According to USP Chapter <797>, a multiple-dose CSP must additionally pass antimicrobial effectiveness testing in accordance with USP Chapter <51>. After the multiple-dose CSP is dispensed, and upon initially entering or puncturing the container for the first time, “the multiple-dose container must not be used for longer than the assigned BUD or 28 days if supported by antimicrobial effectiveness testing results (see <51>) on the CSP, whichever is shorter.” As an alternative, compounders may dispense the preparation in smaller, sealed, single-use, sterilized and depyrogenated container-closure systems.

According to the new guidelines as they are currently written in USP Chapter <797>, there are no means to extend a BUD beyond the dates listed in Table 11. However, PCCA’s data on our sterile FormulaPlus formulas is still a valuable resource. Since USP <797> does not address chemical stability, these studied formulas provide documented chemical stability and therefore ensure the chemical and physical stability of the preparation. We have 12 sterile FormulaPlus formulas, and several are bracketed studies allowing for a broad range of active ingredient concentrations. PCCA members can view these in the FormulaPlus master list.
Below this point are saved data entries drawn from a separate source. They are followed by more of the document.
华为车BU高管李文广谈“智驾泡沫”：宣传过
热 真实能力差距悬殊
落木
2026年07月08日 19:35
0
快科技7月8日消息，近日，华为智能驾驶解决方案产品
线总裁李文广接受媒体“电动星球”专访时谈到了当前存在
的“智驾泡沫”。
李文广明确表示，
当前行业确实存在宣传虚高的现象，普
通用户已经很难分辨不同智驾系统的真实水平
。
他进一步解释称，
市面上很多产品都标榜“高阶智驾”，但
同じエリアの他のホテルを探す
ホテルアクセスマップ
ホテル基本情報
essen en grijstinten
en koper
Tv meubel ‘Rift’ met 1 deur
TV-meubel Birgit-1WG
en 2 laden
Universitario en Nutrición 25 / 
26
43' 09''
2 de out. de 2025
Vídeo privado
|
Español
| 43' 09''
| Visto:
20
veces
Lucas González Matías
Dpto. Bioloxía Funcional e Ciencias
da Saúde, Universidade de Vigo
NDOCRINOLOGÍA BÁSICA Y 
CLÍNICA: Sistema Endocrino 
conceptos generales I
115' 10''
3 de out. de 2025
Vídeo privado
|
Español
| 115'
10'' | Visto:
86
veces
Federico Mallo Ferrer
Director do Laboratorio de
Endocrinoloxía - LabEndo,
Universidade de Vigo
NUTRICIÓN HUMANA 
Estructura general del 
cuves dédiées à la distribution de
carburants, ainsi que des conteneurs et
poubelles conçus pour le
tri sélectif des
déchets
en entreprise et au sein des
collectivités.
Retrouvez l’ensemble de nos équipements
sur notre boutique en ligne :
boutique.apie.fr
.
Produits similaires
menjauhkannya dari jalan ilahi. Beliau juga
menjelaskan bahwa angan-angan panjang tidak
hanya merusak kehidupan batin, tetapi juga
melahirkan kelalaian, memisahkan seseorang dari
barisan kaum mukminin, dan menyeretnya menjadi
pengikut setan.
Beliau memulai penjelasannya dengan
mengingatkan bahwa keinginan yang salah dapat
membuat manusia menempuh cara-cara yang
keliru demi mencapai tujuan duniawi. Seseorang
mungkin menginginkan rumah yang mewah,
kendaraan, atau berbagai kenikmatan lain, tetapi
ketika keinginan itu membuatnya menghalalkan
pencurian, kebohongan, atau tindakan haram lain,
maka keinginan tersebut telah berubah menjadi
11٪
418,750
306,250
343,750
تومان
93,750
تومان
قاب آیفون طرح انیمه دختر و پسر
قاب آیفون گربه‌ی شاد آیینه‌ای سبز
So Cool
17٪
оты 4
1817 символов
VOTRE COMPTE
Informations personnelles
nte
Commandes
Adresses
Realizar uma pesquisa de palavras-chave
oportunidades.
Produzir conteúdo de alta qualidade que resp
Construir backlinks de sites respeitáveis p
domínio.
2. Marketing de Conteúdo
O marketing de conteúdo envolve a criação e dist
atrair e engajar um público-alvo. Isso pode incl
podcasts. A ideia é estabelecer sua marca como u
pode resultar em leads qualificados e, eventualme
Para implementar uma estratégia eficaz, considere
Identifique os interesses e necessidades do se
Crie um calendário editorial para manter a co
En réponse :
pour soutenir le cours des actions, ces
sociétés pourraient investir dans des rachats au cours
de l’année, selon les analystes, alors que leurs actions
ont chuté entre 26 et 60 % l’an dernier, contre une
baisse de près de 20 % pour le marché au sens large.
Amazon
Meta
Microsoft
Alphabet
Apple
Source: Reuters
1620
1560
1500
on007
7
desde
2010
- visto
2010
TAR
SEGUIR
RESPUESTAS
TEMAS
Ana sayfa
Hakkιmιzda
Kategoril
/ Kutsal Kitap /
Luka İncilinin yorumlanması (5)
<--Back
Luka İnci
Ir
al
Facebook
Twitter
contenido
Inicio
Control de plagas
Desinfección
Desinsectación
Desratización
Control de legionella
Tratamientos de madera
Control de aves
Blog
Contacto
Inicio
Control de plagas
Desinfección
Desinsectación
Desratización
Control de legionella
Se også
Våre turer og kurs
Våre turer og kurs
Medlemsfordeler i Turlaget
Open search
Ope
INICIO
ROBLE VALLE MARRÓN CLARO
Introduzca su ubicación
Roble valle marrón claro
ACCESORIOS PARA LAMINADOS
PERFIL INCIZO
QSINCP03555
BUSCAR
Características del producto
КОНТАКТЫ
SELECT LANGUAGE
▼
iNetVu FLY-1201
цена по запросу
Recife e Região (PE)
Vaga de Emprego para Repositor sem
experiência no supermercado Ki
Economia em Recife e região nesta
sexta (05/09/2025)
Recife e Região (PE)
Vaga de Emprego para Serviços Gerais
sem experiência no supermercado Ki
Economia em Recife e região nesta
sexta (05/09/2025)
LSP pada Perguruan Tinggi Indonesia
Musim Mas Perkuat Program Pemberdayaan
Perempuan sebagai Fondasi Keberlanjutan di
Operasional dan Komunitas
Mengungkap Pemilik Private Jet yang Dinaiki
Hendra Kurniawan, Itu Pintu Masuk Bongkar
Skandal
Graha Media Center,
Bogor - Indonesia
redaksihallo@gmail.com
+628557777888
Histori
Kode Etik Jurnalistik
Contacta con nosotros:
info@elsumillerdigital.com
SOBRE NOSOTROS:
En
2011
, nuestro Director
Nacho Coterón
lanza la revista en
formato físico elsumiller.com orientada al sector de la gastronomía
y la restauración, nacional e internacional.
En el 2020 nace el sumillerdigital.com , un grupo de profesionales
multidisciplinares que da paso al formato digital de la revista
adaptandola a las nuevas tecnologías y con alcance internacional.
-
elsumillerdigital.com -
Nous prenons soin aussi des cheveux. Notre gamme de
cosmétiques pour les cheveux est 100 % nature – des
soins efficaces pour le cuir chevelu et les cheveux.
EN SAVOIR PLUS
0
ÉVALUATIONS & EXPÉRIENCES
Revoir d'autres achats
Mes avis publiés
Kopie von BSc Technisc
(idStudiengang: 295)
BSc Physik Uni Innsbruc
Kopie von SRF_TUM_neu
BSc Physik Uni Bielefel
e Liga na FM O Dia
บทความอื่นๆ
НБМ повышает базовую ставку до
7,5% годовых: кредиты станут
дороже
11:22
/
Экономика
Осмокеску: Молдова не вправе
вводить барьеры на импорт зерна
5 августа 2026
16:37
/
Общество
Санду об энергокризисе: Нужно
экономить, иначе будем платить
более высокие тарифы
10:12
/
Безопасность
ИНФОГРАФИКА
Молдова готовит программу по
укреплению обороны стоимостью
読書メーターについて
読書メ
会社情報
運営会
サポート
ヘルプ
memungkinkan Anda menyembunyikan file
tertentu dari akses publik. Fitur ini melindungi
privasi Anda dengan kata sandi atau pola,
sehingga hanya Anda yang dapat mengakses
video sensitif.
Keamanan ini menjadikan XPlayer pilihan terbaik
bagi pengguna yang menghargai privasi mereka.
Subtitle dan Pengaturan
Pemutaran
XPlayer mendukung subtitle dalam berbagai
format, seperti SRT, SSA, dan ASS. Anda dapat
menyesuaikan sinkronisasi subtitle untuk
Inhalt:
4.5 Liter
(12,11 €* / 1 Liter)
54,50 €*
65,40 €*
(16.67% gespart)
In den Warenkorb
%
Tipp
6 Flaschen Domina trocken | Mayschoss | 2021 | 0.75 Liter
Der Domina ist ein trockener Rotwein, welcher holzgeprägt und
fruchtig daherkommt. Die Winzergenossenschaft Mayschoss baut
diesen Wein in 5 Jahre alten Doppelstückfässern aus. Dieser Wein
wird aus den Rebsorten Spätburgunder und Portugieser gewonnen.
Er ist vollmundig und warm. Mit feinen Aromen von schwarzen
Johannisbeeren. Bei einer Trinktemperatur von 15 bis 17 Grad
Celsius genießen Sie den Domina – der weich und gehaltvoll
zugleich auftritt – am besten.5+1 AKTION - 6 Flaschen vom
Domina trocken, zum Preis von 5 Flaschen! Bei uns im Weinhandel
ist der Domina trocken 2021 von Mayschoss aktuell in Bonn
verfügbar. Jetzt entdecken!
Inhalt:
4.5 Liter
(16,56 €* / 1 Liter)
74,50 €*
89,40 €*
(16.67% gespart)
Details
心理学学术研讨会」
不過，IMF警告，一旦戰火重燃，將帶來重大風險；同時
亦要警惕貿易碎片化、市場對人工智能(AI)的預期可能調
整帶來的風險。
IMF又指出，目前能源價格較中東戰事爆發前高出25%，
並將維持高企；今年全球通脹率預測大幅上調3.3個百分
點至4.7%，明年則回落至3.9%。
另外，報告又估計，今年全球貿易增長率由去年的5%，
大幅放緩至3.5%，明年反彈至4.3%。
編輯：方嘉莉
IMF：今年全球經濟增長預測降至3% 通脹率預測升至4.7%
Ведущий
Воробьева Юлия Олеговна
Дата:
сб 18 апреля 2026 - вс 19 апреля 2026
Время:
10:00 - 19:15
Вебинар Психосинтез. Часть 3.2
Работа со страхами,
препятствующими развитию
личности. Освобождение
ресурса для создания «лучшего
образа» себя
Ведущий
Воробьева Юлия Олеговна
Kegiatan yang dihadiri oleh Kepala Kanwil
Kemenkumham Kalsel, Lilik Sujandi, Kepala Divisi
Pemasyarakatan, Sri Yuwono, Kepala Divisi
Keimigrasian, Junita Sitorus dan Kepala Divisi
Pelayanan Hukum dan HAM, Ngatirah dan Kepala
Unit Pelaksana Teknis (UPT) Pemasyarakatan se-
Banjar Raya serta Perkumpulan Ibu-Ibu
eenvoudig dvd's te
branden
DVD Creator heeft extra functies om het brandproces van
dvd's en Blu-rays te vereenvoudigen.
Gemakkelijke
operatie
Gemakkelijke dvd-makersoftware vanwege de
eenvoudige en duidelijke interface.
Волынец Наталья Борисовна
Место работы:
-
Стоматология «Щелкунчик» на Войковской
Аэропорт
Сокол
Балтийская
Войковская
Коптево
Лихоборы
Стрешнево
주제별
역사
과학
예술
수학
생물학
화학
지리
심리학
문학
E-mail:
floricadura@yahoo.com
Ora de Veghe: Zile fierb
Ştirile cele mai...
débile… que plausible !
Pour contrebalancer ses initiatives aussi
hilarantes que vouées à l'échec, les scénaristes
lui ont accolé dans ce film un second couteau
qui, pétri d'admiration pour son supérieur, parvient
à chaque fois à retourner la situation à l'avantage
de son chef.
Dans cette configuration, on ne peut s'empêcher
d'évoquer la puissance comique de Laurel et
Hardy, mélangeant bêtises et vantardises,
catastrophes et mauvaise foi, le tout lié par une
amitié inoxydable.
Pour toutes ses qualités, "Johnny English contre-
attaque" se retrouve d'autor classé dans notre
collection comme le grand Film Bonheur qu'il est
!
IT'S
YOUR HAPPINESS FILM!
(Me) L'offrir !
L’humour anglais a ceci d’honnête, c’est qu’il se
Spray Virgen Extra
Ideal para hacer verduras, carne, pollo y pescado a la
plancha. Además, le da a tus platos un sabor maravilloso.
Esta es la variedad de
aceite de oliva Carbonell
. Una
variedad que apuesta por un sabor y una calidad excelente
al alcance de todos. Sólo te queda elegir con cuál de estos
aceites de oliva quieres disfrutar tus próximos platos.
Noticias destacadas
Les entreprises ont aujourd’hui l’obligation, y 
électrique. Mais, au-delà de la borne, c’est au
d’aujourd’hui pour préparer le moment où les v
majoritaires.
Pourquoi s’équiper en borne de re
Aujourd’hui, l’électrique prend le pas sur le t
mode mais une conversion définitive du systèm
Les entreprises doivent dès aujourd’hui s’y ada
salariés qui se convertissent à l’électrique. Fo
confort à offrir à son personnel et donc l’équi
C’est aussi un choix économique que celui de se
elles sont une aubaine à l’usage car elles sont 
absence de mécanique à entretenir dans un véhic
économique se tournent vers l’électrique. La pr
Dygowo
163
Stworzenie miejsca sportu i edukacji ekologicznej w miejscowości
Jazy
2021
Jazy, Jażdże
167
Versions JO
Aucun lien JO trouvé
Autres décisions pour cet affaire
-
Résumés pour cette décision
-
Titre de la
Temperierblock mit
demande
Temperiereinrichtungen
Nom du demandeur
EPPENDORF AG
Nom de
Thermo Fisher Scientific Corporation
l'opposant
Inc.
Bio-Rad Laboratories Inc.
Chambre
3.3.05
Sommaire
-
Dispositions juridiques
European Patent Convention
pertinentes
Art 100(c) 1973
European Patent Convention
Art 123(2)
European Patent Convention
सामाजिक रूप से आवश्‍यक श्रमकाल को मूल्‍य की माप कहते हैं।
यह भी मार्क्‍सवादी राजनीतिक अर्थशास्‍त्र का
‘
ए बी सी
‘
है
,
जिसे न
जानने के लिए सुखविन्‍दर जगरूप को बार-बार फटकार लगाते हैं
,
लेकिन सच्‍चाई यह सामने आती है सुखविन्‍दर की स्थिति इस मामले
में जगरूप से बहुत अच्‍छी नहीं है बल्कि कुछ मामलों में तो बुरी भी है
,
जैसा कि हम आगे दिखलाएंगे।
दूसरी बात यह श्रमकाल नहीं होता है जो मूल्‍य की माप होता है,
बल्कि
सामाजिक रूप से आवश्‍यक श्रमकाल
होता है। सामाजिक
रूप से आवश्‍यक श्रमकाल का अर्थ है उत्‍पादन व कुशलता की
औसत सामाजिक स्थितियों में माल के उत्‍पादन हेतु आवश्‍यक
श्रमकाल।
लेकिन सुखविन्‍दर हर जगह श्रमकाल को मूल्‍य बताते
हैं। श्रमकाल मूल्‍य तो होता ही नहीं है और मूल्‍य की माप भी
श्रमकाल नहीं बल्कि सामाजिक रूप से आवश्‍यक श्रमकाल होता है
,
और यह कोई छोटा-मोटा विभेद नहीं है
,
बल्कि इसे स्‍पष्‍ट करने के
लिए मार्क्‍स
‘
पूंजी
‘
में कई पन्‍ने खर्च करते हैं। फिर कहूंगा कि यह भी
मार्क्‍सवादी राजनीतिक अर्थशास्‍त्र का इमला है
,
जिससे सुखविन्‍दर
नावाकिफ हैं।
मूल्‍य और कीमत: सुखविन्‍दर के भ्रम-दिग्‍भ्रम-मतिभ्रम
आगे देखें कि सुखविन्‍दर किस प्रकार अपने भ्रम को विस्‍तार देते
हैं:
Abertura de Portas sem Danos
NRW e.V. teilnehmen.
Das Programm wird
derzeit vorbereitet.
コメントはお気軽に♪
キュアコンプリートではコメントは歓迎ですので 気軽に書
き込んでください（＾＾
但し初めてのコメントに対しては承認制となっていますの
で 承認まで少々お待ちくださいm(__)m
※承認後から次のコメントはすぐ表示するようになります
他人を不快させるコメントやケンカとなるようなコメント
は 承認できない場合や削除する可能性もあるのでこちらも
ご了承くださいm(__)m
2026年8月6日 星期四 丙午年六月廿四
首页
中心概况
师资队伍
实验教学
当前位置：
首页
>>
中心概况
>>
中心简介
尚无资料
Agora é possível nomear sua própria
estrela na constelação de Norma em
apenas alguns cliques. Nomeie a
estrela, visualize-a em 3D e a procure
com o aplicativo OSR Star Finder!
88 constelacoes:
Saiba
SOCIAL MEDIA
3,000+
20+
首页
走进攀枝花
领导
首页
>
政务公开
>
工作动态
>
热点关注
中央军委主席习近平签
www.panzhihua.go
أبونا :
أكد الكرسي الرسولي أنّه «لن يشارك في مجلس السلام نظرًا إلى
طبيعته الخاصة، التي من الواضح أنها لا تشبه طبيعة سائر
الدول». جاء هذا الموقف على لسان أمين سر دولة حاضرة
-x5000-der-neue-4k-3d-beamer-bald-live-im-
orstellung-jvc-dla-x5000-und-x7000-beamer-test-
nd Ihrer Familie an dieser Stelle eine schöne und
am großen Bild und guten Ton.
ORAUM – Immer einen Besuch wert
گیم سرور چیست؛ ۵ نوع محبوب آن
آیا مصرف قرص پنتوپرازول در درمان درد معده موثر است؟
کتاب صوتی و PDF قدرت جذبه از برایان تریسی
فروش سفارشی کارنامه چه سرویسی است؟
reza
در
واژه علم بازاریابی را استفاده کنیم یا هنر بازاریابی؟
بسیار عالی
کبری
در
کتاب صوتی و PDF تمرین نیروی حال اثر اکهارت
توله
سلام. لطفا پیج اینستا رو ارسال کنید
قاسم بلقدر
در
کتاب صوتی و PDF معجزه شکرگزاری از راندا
Given the significant changes in pharmacy compounding recently, it is as important as ever to ensure that compounders comply with the latest standards. We hope that the updates we will make to our formulas when the new USP <795> and <797> become official — as well as the change we’ve implemented for compliance with USP <800> — will help them do just that. If PCCA members with Clinical Services access have questions about any of these changes, they can contact our Clinical Services department.

A version of this article previously appeared in PCCA’s members-only magazine, the Apothagram. PCCA members can find a more detailed description of these formula changes in the Fall 2019 issue.

Reference
United States Pharmacopeial Convention. (2019). General chapter <797> pharmaceutical compounding — Sterile preparations. In United States pharmacopeia and national formulary (USP 42nd ed. & NF 37th ed.). Rockville, MD: United States Pharmacopeial Convention, Inc.